Soltanto le pattuizioni essenziali contenute nell’accordo di separazione dei coniugi possono essere modificate o revocate dal giudice del divorzio. Le clausole cosiddette eventuali o accessorie devono invece sottostare al regime giuridico di un normale contratto.
Una recente ordinanza della Cassazione, la n. 20034 del 2024, ha affrontato in modo approfondito e completo il regime giuridico di modificabilità e revocabilità delle condizioni contenute nell’accordo di separazione tra coniugi omologato dal giudice.
Ad avviso della Corte, gli accordi di separazione, che sono dei veri e propri contratti omologati dal giudice e che sostituiscono la sentenza giudiziale di separazione, hanno sicuramente un contenuto necessario, ma possono contenere anche clausole accessorie, che configurano il cd. contenuto eventuale degli stessi. Il contenuto essenziale coinciderebbe con quelle clausole tipiche che hanno causa nella separazione dei coniugi e che hanno la funzione di regolare i rapporti, patrimoniali e non, tra di essi, a seguito della cessazione della convivenza, di modo che senza la loro presenza l’accordo di separazione non potrebbe nemmeno definirsi esistente. A titolo di esempio, esse sono quelle riguardanti: il consenso a vivere separati, il mantenimento del coniuge e dei figli, l’affidamento ed il collocamento di questi e l’assegnazione della casa familiare. Diverse sono invece quelle clausole che hanno soltanto occasione nella separazione, ma hanno la funzione di regolare alcuni aspetti patrimoniali tra i coniugi che hanno necessità od opportunità di essere regolati a seguito del mutamento del rapporto. Queste ultime costituiscono il contenuto eventuale (o accessorio) degli accordi separativi e potrebbero benissimo essere oggetto di un qualunque contratto tra i coniugi. Tali statuizioni possono riguardare, ad esempio, la divisione di beni comuni, la destinazione degli animali domestici, la regolamentazione del godimento della casa di vacanza.

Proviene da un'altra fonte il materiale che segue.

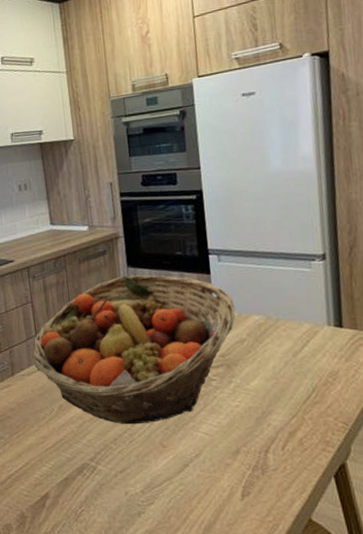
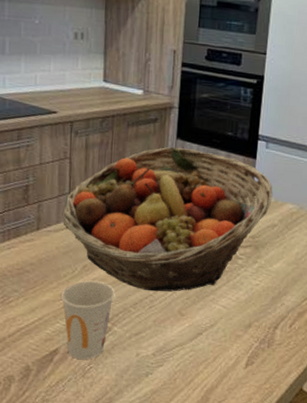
cup: none [43,419,93,502] -> present [61,280,114,360]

Secondo le stesse parole della Cassazione, “la disciplina giuridica di tali pattuizioni è profondamente diversa, poiché gli accordi che disciplinano il contenuto essenziale della separazione possono essere revocati e modificati ai sensi del previgente art. 710 c.p.c. (ovvero in applicazione dell’attuale art. 473-bis 29, c.p.c.) e, con riguardo ai rapporti tra coniugi, sono destinati ad essere superati dalla pronuncia di divorzio, che reca con sé nuove condizioni correlate all’acquisto del nuovo status, mentre gli accordi semplicemente occasionati dalla procedura separativa sono assoggettati alla disciplina propria dei negozi giuridici e il giudice adito non può revocarli o modificarne il contenuto”. Diversa è quindi la disciplina giuridica circa la revocabilità o modificabilità di tali accordi: il giudice del divorzio può soltanto statuire sul contenuto essenziale, per esempio revocando o riducendo l’assegno di mantenimento, mentre le pattuizioni accessorie sono modificabili soltanto con un nuovo accordo tra le parti (seguono il regime di un normale negozio giuridico).

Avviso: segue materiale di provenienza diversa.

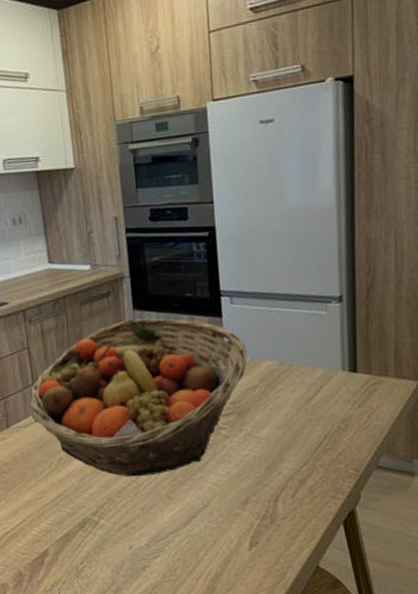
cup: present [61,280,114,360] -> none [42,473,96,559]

Infine, per la corretta individuazione dell’uno o dell’altro tipo di clausole, sono state fornite le seguenti indicazioni. Innanzitutto, non esiste una corrispondenza biunivoca tra pattuizioni tipiche e contenuto essenziale e pattuizioni atipiche e contenuto eventuale, ben potendo le parti regolare con clausole dal contenuto atipico aspetti propri della separazione, che attengono al contenuto essenziale della stessa. È poi compito dell’interprete, e quindi del giudice di merito, indagare la volontà delle parti circa l’essenzialità o meno del contenuto dell’accordo, adoperando in primis il criterio del dato letterale, integrandolo poi con i canoni ermeneutici degli articoli dal 1362 al 1365 c.c. e, in subordine, con quelli elencati negli articoli dal 1366 al 1371.